**Задание:** Чем, по словам Карен Армстронг, процитированным в статье об исламе и шариате, мусульмане считают сунну?

Ислам в своем понимании жизни человека исходит из того, что человеку дан Закон свыше. Нормы этого Закона обеспечивают порядок и благоденствие на земле, но не в этом их главный смысл. Главный смысл Закона, а вместе с тем и смысл жизни человека заключается в том, что человек испытывается на послушание воле Божьей. Один из крупнейших в мире специалистов в области истории религий Карен Армстронг, испытывая симпатию к исламу и защищая «законнический» подход к выстраиванию духовной жизни от христианского «либерализма», пишет: «У христиан нет ничего равносильного Торе или шари’а, и они склонны полагать, что скрупулезное соблюдение правил обременительно и не нужно. Такой тип духовной жизни подвергается упорной критике в Новом Завете… Но ни мусульмане, ни иудеи не относятся к выполнению Закона как к бремени. Мусульмане видят в сунне своего рода причастие: оно помогает им выработать предписываемое Кораном Богоосознание в гуще их повседневной жизни» [4, C. 426-427]. Уточним, что, с христианской точки зрения, соблюдение правил, может быть, и нужно, и полезно, но само по себе оно не спасает, – и именно потому, что Закон не может спасти, с этой точки зрения, необходим Христос-Спаситель. Показательно, что воспитанная в христианской традиции К. Армстронг сравнивает систему правил поведения мусульманина с причастием, то есть уподобляет реальному, сущностному соединению с Богом, о котором ислам, конечно не говорит. Впрочем, употребление такого художественного образа глубоко характеризует восприятие мусульманином норм шариата, которые означают нечто большее, чем просто внешние правовые предписания.

Как разъясняется в уже цитированном фундаментальном труде, «в Шариате освещаются, с точки зрения Ислама, как светские, так и религиозные проблемы. В нем сведены в единую систему законы, регулирующие хозяйственную жизнь, нормы морали и этики, мусульманские обряды, праздники и многое другое, определяющее поведение верующих и порядок жизни всей мусульманской общины. В Шариате подробно излагаются запреты, перечисляются дозволяемые, одобряемые и порицаемые поступки. По замыслу мусульманских правоведов, Шариат и его законы должны охватывать жизнь и деятельность мусульманина от колыбели до могилы» [3, C. 3]. При этом исламские богословы постоянно подчеркивают необходимость не только внешнего ритуального послушания закону, но и внутреннего очищения. Однако на практике слишком часто это означает именно то, что внешний ритуал следует исполнять не сухо-формально, а «с душою». От мусульманина требуется и сердечная вера, и искренность, но измеряются они именно тщательностью исполнения всего, что предписано. При этом старательность исполнения внешних форм обряда способна искупить и неискренность, поскольку само их исполнение имеет некий мистический смысл. Процитируем Коран: «Взыщет Аллах с вас не за нарушение клятв, опрометчиво произнесенных, а за невыполнение клятв [, данных вполне осознанно]. Искупление за нарушение клятвы [такой] – накормить десятерых бедняков так, как обычно кормите вы семьи свои, или же обеспечить их одеждой, или освободить раба. А если не в состоянии кто [выполнить одно из трех условий этих], то следует ему поститься три дня. Все это – искупление за клятвопреступление ваше» (Коран сура 5, аят 89) [5, C. 115]. Смысл совершенно ясен, и все толкователи Корана понимают этот текст прямо и недвусмысленно: необдуманная клятва вообще не наказывается, а условия искупления сознательного клятвопреступления изложены по пунктам. Дополнительно авторитетными исламскими богословами разъясняется, что «нарушать клятву разрешается только в том случае, если этот поступок принесет пользу» [6].

**Исходные данные:**
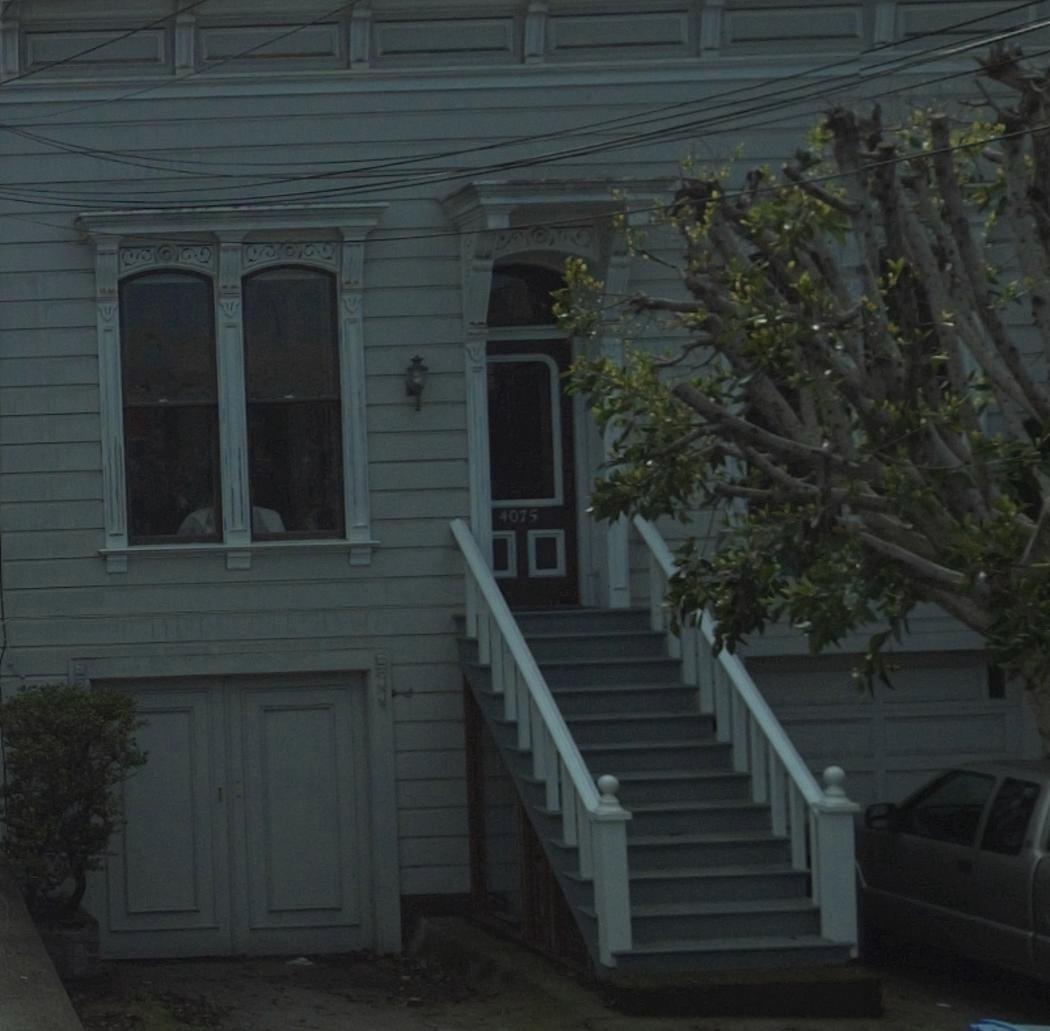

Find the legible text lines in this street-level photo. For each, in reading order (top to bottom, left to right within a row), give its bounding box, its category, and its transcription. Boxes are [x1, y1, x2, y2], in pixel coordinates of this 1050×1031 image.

[497, 509, 541, 524] StreetNumber: 4075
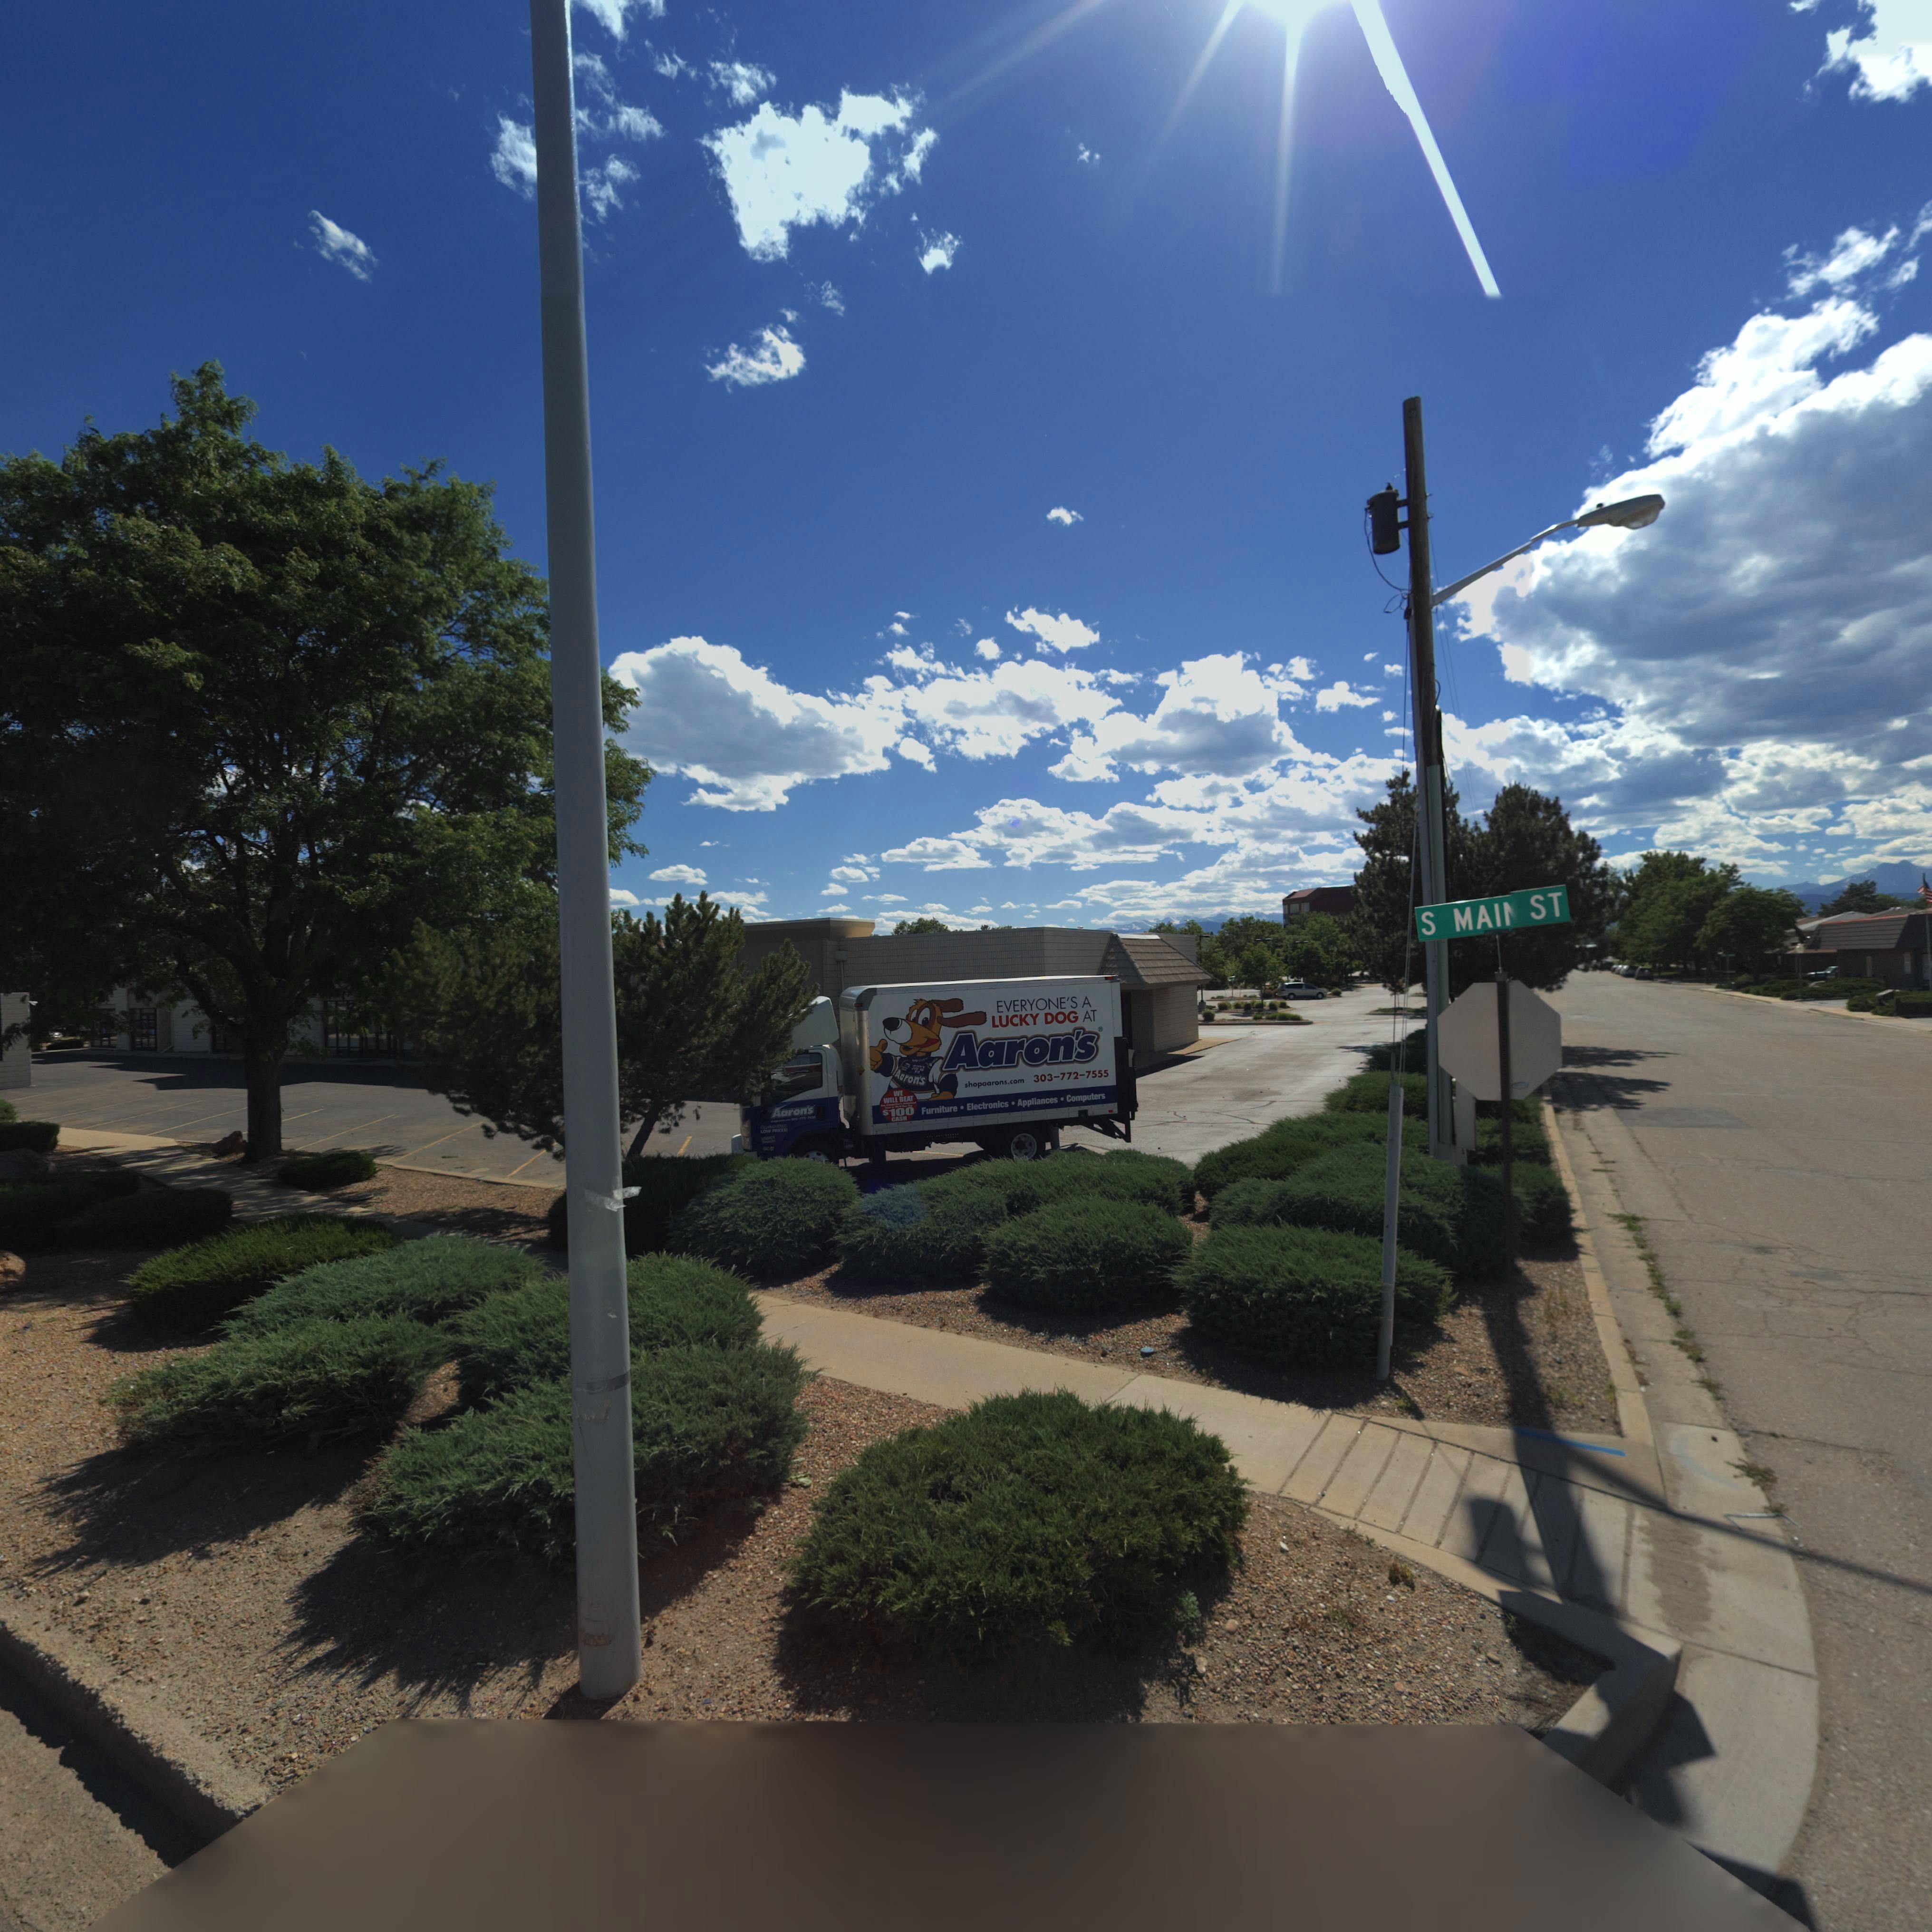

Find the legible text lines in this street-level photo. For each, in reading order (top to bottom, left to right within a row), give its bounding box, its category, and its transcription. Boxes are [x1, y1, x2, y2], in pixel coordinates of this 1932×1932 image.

[1420, 890, 1563, 937] BusinessName: S MAI* ST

**Ответ:** Своего рода причастием.